● **WORK TO BE COMPLETED**: Please repeat, exactly and without pictures, the lines of the entries below that run from the one containing "383 194 265.13" through the one containing "959 584 16.29".

● **Collected data**:
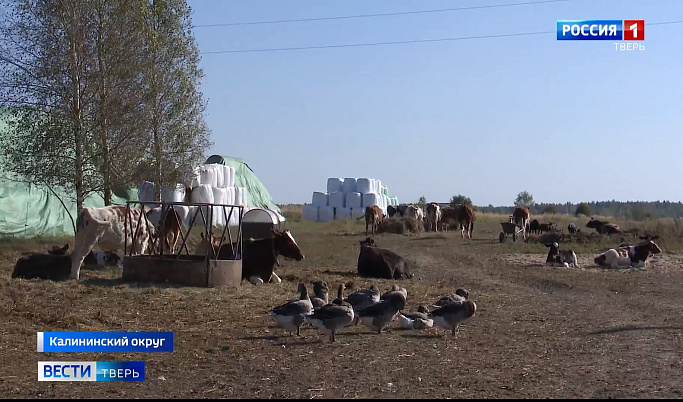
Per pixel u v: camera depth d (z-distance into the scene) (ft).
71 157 93.30
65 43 91.71
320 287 50.14
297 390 32.24
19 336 43.01
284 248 77.25
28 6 90.89
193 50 111.45
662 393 31.50
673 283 76.33
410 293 64.03
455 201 308.60
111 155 94.68
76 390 32.50
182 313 51.19
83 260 71.31
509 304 59.06
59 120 91.20
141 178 101.04
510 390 32.04
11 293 55.11
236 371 35.94
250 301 56.70
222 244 72.38
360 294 48.78
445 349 41.01
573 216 270.87
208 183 165.48
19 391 32.17
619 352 40.32
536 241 129.80
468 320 50.88
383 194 265.13
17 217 115.14
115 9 94.94
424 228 165.99
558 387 32.53
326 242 130.11
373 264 76.89
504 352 40.24
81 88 92.94
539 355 39.50
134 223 71.97
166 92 107.04
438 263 95.25
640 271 88.63
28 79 91.25
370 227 170.19
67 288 58.65
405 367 36.55
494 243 129.08
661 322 50.67
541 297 63.87
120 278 65.26
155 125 105.70
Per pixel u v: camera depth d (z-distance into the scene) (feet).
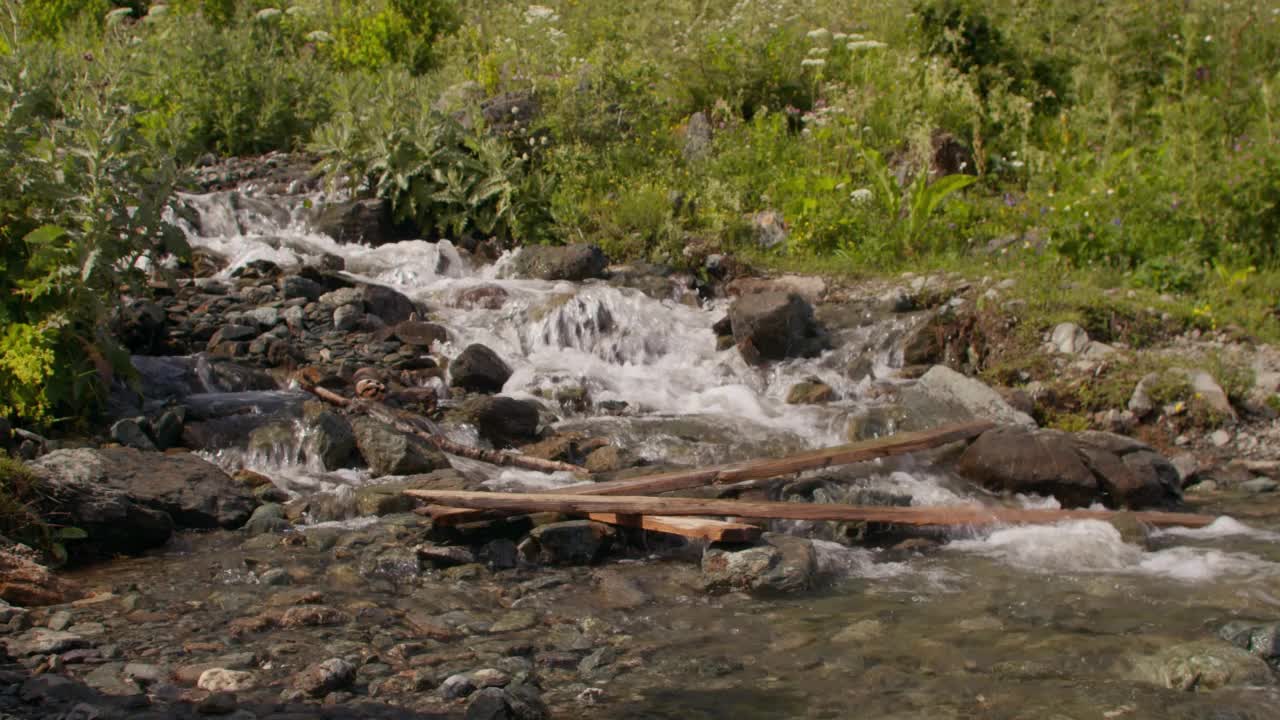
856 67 46.52
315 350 26.63
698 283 34.06
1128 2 47.14
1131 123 43.21
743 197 38.93
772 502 18.67
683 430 24.32
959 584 16.29
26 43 24.77
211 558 16.89
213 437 21.49
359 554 16.93
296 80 49.19
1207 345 28.22
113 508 17.17
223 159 45.27
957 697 11.98
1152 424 25.73
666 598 15.67
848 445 21.83
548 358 28.86
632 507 17.94
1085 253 33.24
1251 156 33.81
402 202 36.94
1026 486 21.43
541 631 14.15
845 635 14.01
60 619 13.87
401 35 57.72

● **SOLUTION TO THIS PROBLEM**:
383 194 265.13
17 217 115.14
115 9 94.94
424 228 165.99
558 387 32.53
326 242 130.11
373 264 76.89
504 352 40.24
81 88 92.94
539 355 39.50
134 223 71.97
166 92 107.04
438 263 95.25
640 271 88.63
28 79 91.25
370 227 170.19
67 288 58.65
405 367 36.55
494 243 129.08
661 322 50.67
541 297 63.87
120 278 65.26
155 125 105.70
Per pixel u v: camera depth d (z-distance into the scene) (feet).
856 67 46.52
315 350 26.63
698 283 34.06
1128 2 47.14
1131 123 43.21
743 197 38.93
772 502 18.67
683 430 24.32
959 584 16.29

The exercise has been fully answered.